Three Questions with Omar Valerio-Jiméniz

Posted: 04/08/2025

Three Questions is an initiative to share the value that our faculty, students, and external patrons derive from using the Portal to Texas History at UNT Libraries.


1. How important is the Portal in your teaching, learning or research?

The Portal to Texas History has been an indispensable tool for my research on textbook reform and archival preservation in Texas and New Mexico. My book project examines four scholars in Texas and four scholars in New Mexico during the late nineteenth and early twentieth centuries. For the Texas portion of my study, I have used the Portal to collect primary sources on the educational reform efforts of historian Carlos E. Castañeda, writer and historical preservationist Adina de Zavala, lawyer and legislator José T. Canales, and writer and educator Elena Zamora O’Shea. The Portal contains over 1,000 documents (including newspaper stories, letters, pamphlets and government documents) that pertain to my current book project. Among the advantages of conducting research on the Portal are the ease of use of the search engine, the convenience of accessing digital copies of sources from various archival depositories, and the ability to easily save digital copies of documents.

I have also used documents found on the Portal in my courses on Mexican American history, South Texas, and public history. The Portal makes it easy to find primary sources (e.g., newspapers, letters, photographs) that I can use in my lectures or for class discussions.

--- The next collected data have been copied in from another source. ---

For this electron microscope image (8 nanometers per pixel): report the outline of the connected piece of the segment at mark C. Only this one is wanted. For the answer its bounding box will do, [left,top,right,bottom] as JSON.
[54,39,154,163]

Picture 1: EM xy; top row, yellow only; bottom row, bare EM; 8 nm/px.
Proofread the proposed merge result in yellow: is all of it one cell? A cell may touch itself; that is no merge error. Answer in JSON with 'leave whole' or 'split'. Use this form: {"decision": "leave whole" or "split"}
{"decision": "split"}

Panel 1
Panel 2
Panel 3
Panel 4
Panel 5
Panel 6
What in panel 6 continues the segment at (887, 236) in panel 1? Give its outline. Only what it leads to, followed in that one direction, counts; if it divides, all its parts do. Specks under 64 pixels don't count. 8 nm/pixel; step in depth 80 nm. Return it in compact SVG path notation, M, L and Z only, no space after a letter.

When I demonstrate to students how simple it is to search on the Portal and the wide variety of primary sources available, they instantly see the usefulness of this great research tool.

2. How has the Portal changed the way you approach your research, teaching or learning?

The Portal has changed some of my research strategies for accessing digital sources. Before I began using the Portal, I usually consulted several online databases available through my university’s library to conduct online searches. This process was often time-consuming because the various databases have different search functions and often the same search cannot be completed across these databases. Now, I often use the Portal before using other online databases because the Portal has a diverse set of documents from numerous archival depositories. Once I’ve examined the sources available through the Portal, I turn to the other online databases to fill in any gaps.

I often turn to the Portal when I cannot find a newspaper in the databases available through my university library. The variety of sources available on the Portal continuously surprises me. Whenever I need an image for a lecture that I am preparing, I turn to the Portal because its collection of newspapers and photographs are quite useful in my teaching.

3. What do you want others to know about your research, teaching or learning?

My current research focuses on the educational reform and archival preservation efforts of four Mexican American scholars and activists in Texas and four in New Mexico. As I was researching my last book, Remembering Conquest, I came across documents on the four individuals from Texas and one individual from New Mexico that form part of my study. I was surprised to learn that efforts to reform textbooks had begun in the late nineteenth century (for New Mexico) and early twentieth century (for Texas). The eight scholars and activists in my study sought to change the negative depictions of Mexican Americans found in public school textbooks at the time. They also sought to preserve primary sources pertaining to Mexican American history so that future historians would have these sources available for their research. In some ways, the archiving of sources on Mexican American history on the Portal is a continuation of these early preservation efforts.

Biography: I was born in Matamoros, Tamaulipas, but grew up in South Texas since I entered second grade. My childhood was spent in a bilingual and bicultural environment where my family often crossed the international border to visit family and friends. I obtained my bachelor’s degree at MIT, and worked as an electrical engineer in the Houston for five years before deciding to pursue a doctorate in history at UCLA. My first book, River of Hope, examines the transformations experienced by eighteenth- and nineteenth-century residents of the South Texas border region where I grew up. I have also published articles and edited anthologies on Latinos in the Midwest, the U.S.-Mexico border, Latinos, and U.S. West. I have taught at universities in California, Iowa, New York, and Texas. I love being back in Texas and teaching in San Antonio.